Here, even if I feel like many of the struggles of the Asian-American community are not my own, I am starting to be subsumed by it. The things that live in my head: am I Chinese? Am I Southeast Asian? Am I (some very specific group of some ethnicity)? Are really just my struggles. I am reminded me the Singaporean Chinese people like me, who, unlike me, were actually victims of racial assault elsewhere. I am reminded of Vincent Chin, who was killed by people who were angry at perceived Japanese domination in the auto industry in Detroit, despite not being Japanese at all. I am reminded of the Chinese-Filipino Asian elder who was beat up, obviously, because he looked Chinese, even if they might not see themselves that way.
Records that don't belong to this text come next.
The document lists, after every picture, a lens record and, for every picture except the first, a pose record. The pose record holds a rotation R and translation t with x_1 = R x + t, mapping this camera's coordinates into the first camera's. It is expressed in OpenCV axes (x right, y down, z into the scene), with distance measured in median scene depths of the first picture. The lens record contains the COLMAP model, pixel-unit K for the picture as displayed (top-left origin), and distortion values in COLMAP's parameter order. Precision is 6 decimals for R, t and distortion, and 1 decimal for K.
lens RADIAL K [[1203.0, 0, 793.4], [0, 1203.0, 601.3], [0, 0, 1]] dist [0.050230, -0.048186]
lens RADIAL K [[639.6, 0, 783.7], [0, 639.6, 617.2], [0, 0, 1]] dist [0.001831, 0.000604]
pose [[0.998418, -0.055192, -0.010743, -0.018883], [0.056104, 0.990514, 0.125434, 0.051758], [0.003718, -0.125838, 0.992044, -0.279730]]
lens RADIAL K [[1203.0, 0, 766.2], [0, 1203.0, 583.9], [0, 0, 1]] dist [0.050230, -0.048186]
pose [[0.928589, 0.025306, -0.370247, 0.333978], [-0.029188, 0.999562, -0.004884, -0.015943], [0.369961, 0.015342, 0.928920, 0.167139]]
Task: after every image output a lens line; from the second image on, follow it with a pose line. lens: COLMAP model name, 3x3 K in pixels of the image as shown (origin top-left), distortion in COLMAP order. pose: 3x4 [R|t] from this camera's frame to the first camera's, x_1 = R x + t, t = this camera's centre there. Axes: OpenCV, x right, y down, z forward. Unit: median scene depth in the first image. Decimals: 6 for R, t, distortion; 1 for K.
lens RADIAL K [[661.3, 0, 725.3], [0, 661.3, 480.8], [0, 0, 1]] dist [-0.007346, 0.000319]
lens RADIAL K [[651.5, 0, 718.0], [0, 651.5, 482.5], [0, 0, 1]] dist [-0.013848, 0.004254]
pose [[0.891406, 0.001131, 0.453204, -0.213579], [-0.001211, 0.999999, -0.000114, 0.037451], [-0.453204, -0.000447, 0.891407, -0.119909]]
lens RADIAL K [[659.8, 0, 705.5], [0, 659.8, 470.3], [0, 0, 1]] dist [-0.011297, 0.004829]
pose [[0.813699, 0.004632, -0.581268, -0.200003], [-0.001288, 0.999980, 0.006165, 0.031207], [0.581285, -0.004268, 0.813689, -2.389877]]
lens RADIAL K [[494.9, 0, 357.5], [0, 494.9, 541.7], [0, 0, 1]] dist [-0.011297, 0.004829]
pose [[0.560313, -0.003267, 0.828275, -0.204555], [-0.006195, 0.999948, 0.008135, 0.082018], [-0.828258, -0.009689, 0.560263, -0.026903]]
I am reminded of all of the micro-aggressions of the ni-haoing crowd directed at all people who look like they should know the term and who sometimes face violence when they do not respond, even if they are Thai, Hmong, Vietnamese, Korean.
Ultimately, we all play our bits in white supremacist structures that overtly support these acts of violence by calling them ‘just a bad day’; that covertly support more acts of violence by playing down our grief. If you are grieving this week, and I say this particularly to the people who don’t feel Asian enough, who don’t feel Asian-American enough, to Black-Asian people who have to hold the grief of all of their communities at once, your grief is valid. I won’t pretend there’s a single imagined community here that will support all of your grief, but your grief and despair is valid and you can feel whatever you want to feel about any and all of it.
We shouldn’t have to be attacked for how we look or who we are; and we shouldn’t have to minimize our grieving because of how our cultures are perceived, grossly and inaccurately, by the same people who are the cause of our grief.
Maybe one day I will have more eloquent thoughts on this topic, but for now, this is it.